Politics Economy Country 2025-11-19T10:35:44+00:00

DGI Reverses Course, Revokes Electronic Invoicing Mandate

The DGI revoked a controversial resolution mandating electronic invoicing for liberal professionals following intense guild pressure and a Supreme Court ruling. While the immediate conflict is defused, the fundamental issue of a compliant tax system remains unresolved.


DGI Reverses Course, Revokes Electronic Invoicing Mandate

Following the rejection from liberal professionals, the General Directorate of Revenue (DGI) has backtracked and revoked the measure on electronic invoicing.
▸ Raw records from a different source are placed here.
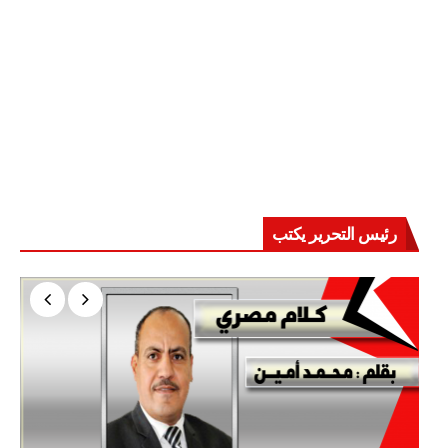
رئيس التحرير يكتب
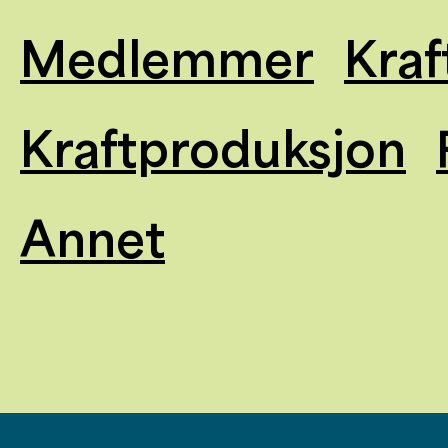
Medlemmer
Kraf
Kraftproduksjon
Annet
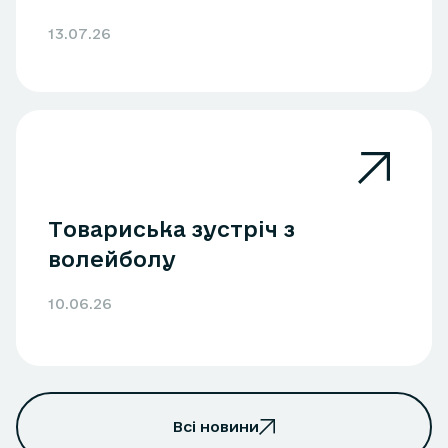
13.07.26
Товариська зустріч з
волейболу
10.06.26
Всі новини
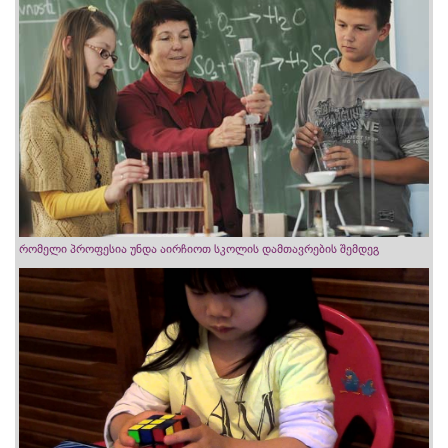
რომელი პროფესია უნდა აირჩიოთ სკოლის დამთავრების შემდეგ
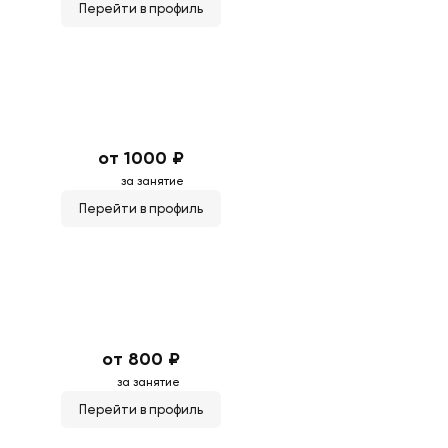
Перейти в профиль
от 1000 ₽
за занятие
Перейти в профиль
от 800 ₽
за занятие
Перейти в профиль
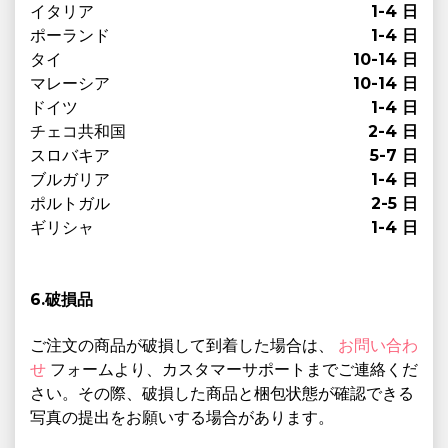
イタリア
1-4 日
ポーランド
1-4 日
タイ
10-14 日
マレーシア
10-14 日
ドイツ
1-4 日
チェコ共和国
2-4 日
スロバキア
5-7 日
ブルガリア
1-4 日
ポルトガル
2-5 日
ギリシャ
1-4 日
6.破損品
ご注文の商品が破損して到着した場合は、
お問い合わ
せ
フォームより、カスタマーサポートまでご連絡くだ
さい。その際、破損した商品と梱包状態が確認できる
写真の提出をお願いする場合があります。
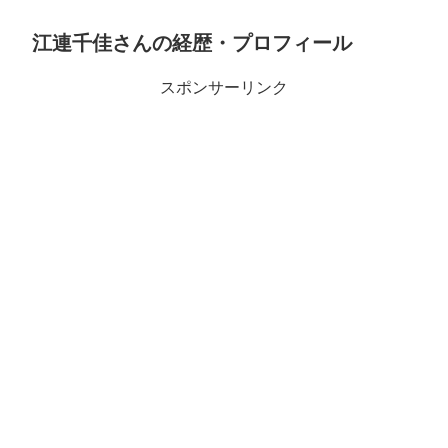
江連千佳さんの経歴・プロフィール
スポンサーリンク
The move came after a storm of protests from guilds, including the National College of Lawyers, who argued the measure affected professional practice and opened the door to unjustified sanctions. The atmosphere became tense enough to force the DGI to review its position, this time without the defiant tone of the initial announcement. The DGI's withdrawal is recognized in the new Resolution 201-7826, which diplomatically states that the issue requires a consensus with professionals before establishing any definitive invoicing method. This is a clear message: the institution was not prepared to uphold the previous resolution and chose to withdraw it, temporarily deactivating the conflict. With the repeal, liberal professionals no longer need to present any certification or justify why they do not use electronic invoicing. Although the repeal calms tempers, it does not resolve the core problem. Lawyers, doctors, artists, accountants, and other liberal professionals denounced that the DGI was imposing unnecessary bureaucratic burdens and, worse, blatantly ignoring a July 17, 2024, Supreme Court ruling that declared the mandatory imposition of electronic invoicing for these activities unconstitutional. That ruling was clear: the liberal professions sector was exempt from the obligation to invoice electronically. Nevertheless, the DGI attempted to reintroduce controls through certification. What happened has opened a new battle on tax ground: how to build an invoicing model that does not clash with the Constitution, does not generate arbitrary burdens, and does not leave room for evasion? For now, the only certain thing is that the DGI had to retreat before a well-organized guild pressure and a judicial ruling impossible to ignore. The next step will be to define a system that does not provoke another storm.